Perturbed invariant under a cyclic permutation with trace of neutrino mass matrix remain constant

TL;DR

This paper constructs a perturbed neutrino mass matrix invariant under cyclic permutation, predicting neutrino mass hierarchies and masses consistent with oscillation data using a trace-preserving perturbation approach.

Contribution

It introduces a novel trace-preserving perturbation to the neutrino mass matrix invariant under cyclic permutation, enabling predictions of neutrino mass hierarchies and specific mass values.

Findings

Predicts non-zero mass-squared differences for neutrinos.

Identifies neutrino mass hierarchy as inverted with specific mass values.

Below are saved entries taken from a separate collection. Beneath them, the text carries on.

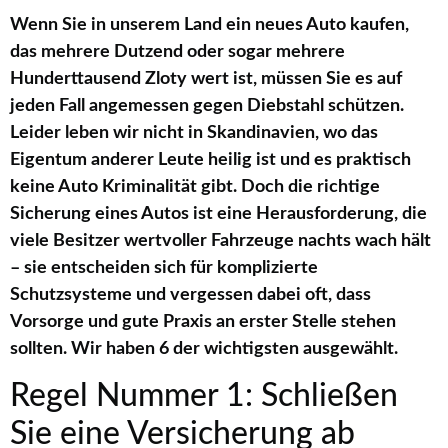
Wenn Sie in unserem Land ein neues Auto kaufen,
das mehrere Dutzend oder sogar mehrere
Hunderttausend Zloty wert ist, müssen Sie es auf
jeden Fall angemessen gegen Diebstahl schützen.
Leider leben wir nicht in Skandinavien, wo das
Eigentum anderer Leute heilig ist und es praktisch
keine Auto Kriminalität gibt. Doch die richtige
Sicherung eines Autos ist eine Herausforderung, die
viele Besitzer wertvoller Fahrzeuge nachts wach hält
– sie entscheiden sich für komplizierte
Schutzsysteme und vergessen dabei oft, dass
Vorsorge und gute Praxis an erster Stelle stehen
sollten. Wir haben 6 der wichtigsten ausgewählt.
Regel Nummer 1: Schließen
Sie eine Versicherung ab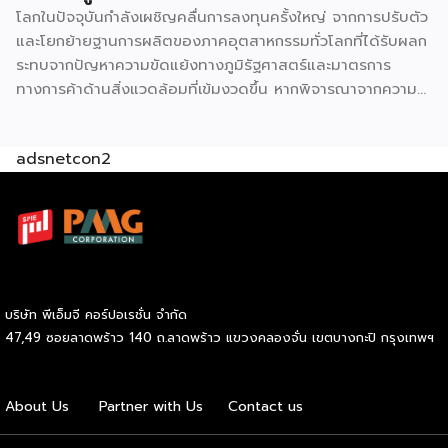
โลกในปัจจุบันกำลังเผชิญคลื่นการลงทุนครั้งใหญ่ จากการปรับตัว
และโยกย้ายฐานการผลิตของภาคอุตสาหกรรมทั่วโลกที่ได้รับผลก
ระทบจากปัญหาความขัดแย้งทางภูมิรัฐศาสตร์และมาตรการ
ทางการค้าด้านสิ่งแวดล้อมที่เข้มงวดขึ้น หากพิจารณาจากความ
โดดเด่นในแง่ทำเลที่ตั้งและความพร้อมด้านโครงสร้างพื้นฐาน
ตอนนี้อาจเป็นโอกาสทองของไทยที่จะดึงดูดเม็ดเงินลงทุนจาก
adsnetcon2
ต่างชาติเข้ามาสร้างฐานอุตสาหกรรมใหม่ เพื่อขับเคลื่อนการ
เติบโตทางเศรษฐกิจในระยะยาว อย่างไรก็ดี โจทย์ดังกล่าวไม่ใช่
เรื่องง่าย ไทยต้องแข่งขันกับอีกหลายประเทศที่ต้องการดึงดูด
เม็ดเงินลงทุนเพื่อสร้างฐานอุตสาหกรรมในประเทศของตัวเองเช่น
กัน นายนฤตม์ เทอดสถีรศักดิ์ เลขาธิการคณะกรรมการส่งเสริม
การลงทุน (BOI) เปิดเผยว่า อุตสาหกรรมใหม่ที่มีศักยภาพจะเข้า
มาขับเคลื่อนเศรษฐกิจไทยในระยะยาวมีอยู่ราว 4-5 สาขา ประกอบ
บริษัท พีเอ็มจี คอร์ปอเรชั่น จำกัด
ด้วย รถยนต์ไฟฟ้า (EV) เซมิคอนดักเตอร์ ดิจิทัล และสำนักงาน
47,49 ซอยลาดพร้าว 140 ถ.ลาดพร้าว แขวงคลองจั่น เขตบางกะปิ กรุงเทพฯ
ภูมิภาค โดยในส่วนของ EV ปัจจุบันมีบริษัทผู้ผลิตจากจีนเข้ามา
ลงทุนตั้งฐานการผลิตในไทยแล้ว 8 ราย โดยมีการเชื่อมโยงผู้
ผลิตชิ้นส่วนไทยให้มาอยู่ใน Supply Chain จากการกำหนด
About Us
Partner with Us
Contact us
เงื่อนไขให้ผู้ผลิตต้องใช้ชิ้นส่วนในประเทศอย่างน้อย 40%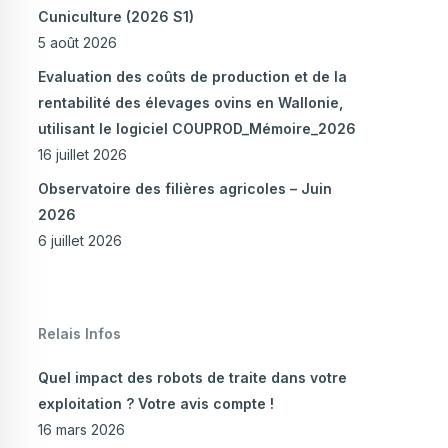
Cuniculture (2026 S1)
5 août 2026
Evaluation des coûts de production et de la
rentabilité des élevages ovins en Wallonie,
utilisant le logiciel COUPROD_Mémoire_2026
16 juillet 2026
Observatoire des filières agricoles – Juin
2026
6 juillet 2026
Relais Infos
Quel impact des robots de traite dans votre
exploitation ? Votre avis compte !
16 mars 2026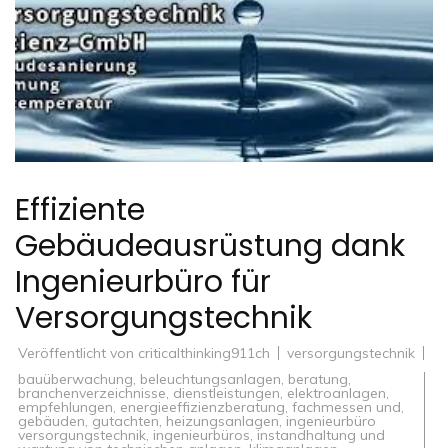
Effiziente
Gebäudeausrüstung dank
Ingenieurbüro für
Versorgungstechnik
Veröffentlicht von
criticalthinking911ch
versorgungstechnik
bauüberwachung
,
beleuchtungsanlagen
,
beratung
,
branchenverzeichnisse
,
dienstleistungen
,
elektroanlagen
,
empfehlungen
,
energieeffizienzberatung
,
fachmessen und
,
gebäuden
,
gutachten
,
heizungsanlagen
,
ingenieurbüro
versorgungstechnik
,
ingenieurbüros
,
instandhaltung und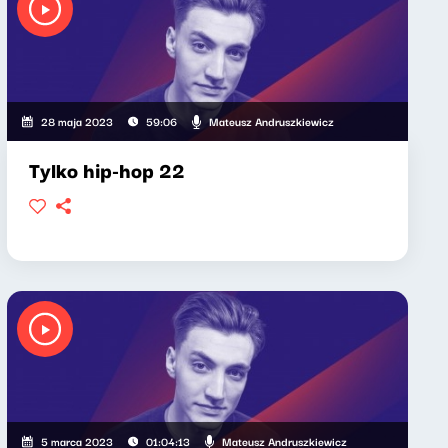
Mateusz Andruszkiewicz
28 maja 2023
59:06
Tylko hip-hop 22
Mateusz Andruszkiewicz
5 marca 2023
01:04:13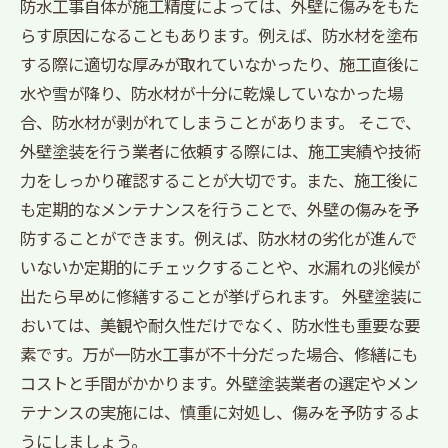
防水工事自体が施工精度によっては、外壁に傷みをもた
らす原因になることもあります。例えば、防水材を塗布
する際に適切な厚みが取れていなかったり、施工直後に
水や雪が降り、防水材が十分に乾燥していなかった場
合、防水材が剥がれてしまうことがあります。 そこで、
外壁塗装を行う業者に依頼する際には、施工実績や技術
力をしっかり確認することが大切です。また、施工後に
も定期的なメンテナンスを行うことで、外壁の傷みを予
防することができます。例えば、防水材の劣化が進んで
いないか定期的にチェックすることや、水漏れの兆候が
出たら早めに修繕することが挙げられます。 外壁塗装に
おいては、美観や耐久性だけでなく、防水性も重要な要
素です。万が一防水工事が不十分だった場合、修繕にも
コストと手間がかかります。外壁塗装業者の選定やメン
テナンスの実施には、慎重に対処し、傷みを予防するよ
うにしましょう。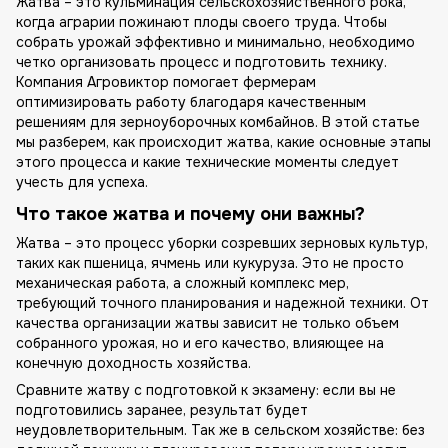
Жатва – это кульминация сельскохозяйственного рока,
когда аграрии пожинают плоды своего труда. Чтобы
собрать урожай эффективно и минимально, необходимо
четко организовать процесс и подготовить технику.
Компания Агровиктор помогает фермерам
оптимизировать работу благодаря качественным
решениям для зерноуборочных комбайнов. В этой статье
мы разберем, как происходит жатва, какие основные этапы
этого процесса и какие технические моменты следует
учесть для успеха.
Что такое жатва и почему они важны?
Жатва – это процесс уборки созревших зерновых культур,
таких как пшеница, ячмень или кукуруза. Это не просто
механическая работа, а сложный комплекс мер,
требующий точного планирования и надежной техники. От
качества организации жатвы зависит не только объем
собранного урожая, но и его качество, влияющее на
конечную доходность хозяйства.
Сравните жатву с подготовкой к экзамену: если вы не
подготовились заранее, результат будет
неудовлетворительным. Так же в сельском хозяйстве: без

Maintains trace invariance in the perturbed neutrino mass matrix.

Abstract

We construct a neutrino mass matrix $M_{\nu}$ via a seesaw mechanism whith perturbed invariant under a cyclic permutation by introducing one parameter $\delta$ into the diagonal elements of $M_{\nu}$ with assumption that trace of the perturbed $M_{\nu}$ is equal to trace of the unperturbed $M_{\nu}$. We found that the perturbed neutrino mass matrices $M_{\nu}$ can predicts the mass-squared difference $\Delta m_{ij}^{2}\neq 0$ with the possible hierarchy of neutrino mass is normal or inverted hierarchy. By using the advantages of the mass-squared differences and mixing parameters data from neutrino oscillaton experiments, we obtained neutrino masses in inverted hierarchy with masses: $|m_{1}|=0.101023$ eV, $|m_{2}|=0.101428$ eV, and $|m_{3}|=0.084413$ eV.